Sender: linux-kernel-owner@vger.kernel.org

On Thu, Jan 11, 2018 at 11:48 AM, Eric Dumazet <edumazet@google.com> wrote:
> That was the purpose on the last patch : As soon as ksoftirqd is scheduled
> (by some kind of jitter in the 99,000 pps workload, or antagonist wakeup),
> we then switch to a mode where process scheduler can make decisions
> based on threads prios and cpu usage.

Yeah, but that really screws up everybody else.

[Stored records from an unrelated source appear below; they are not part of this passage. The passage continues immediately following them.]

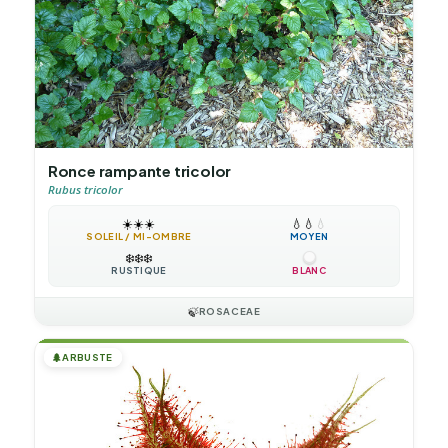
Ronce rampante tricolor
Rubus tricolor
☀️
☀️
☀️
💧
💧
💧
SOLEIL / MI-OMBRE
MOYEN
❄️
❄️
❄️
RUSTIQUE
BLANC
🍃
ROSACEAE
🌲
ARBUSTE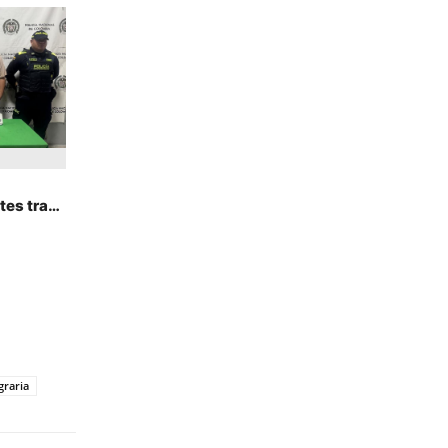
tes tras
graria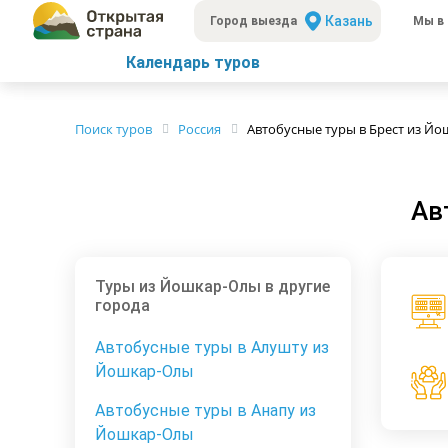
Казань
Город выезда
Мы в 
Календарь туров
Поиск туров
Россия
Автобусные туры в Брест из Й
Ав
Туры из Йошкар-Олы в другие
города
Автобусные туры в Алушту из
Йошкар-Олы
Автобусные туры в Анапу из
Йошкар-Олы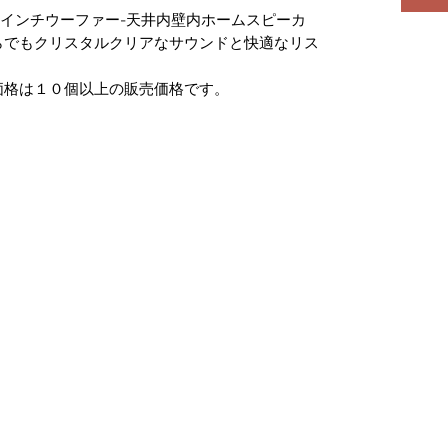
.5インチウーファー-天井内壁内ホームスピーカ
らでもクリスタルクリアなサウンドと快適なリス
価格は１０個以上の販売価格です。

It really is a soft *interrupt*. That was what it was designed for.
The thread handling is not primary, it's literally a fallback to avoid
complete starvation.

The fact that networking has now - for several years - tried to make
it some kind of thread and get fairness with user threads is all
entirely antithetical to what softirq was designed for.

> Then, as soon as the load was able to finish in its quantum the
> pending irqs, we re-enter the mode
> where softirq are immediately serviced.

Except that's not at all how the code works.

As I pointed out, the softirq thread can be scheduled away, but the
"softiq_running()" wil stilll return true - and the networking code
has now screwed up all the *other* softirqs too!

I really suspect that what networking wants is more like the
workqueues. Or at least more isolation between different softirq
users, but that's fairly fundamentally hard, given how softirqs are
designed.

My dvb-fixing patch was an *extremely* stupid version of that "more
isolation".  But it really is a complete hack, saying that tasklets
are special and shouldn't trigger ksoftirqd. They're not really all
that special, but it at least isolated the USB/DVB usage from the
"networking wants softirqd" problem.

                    Linus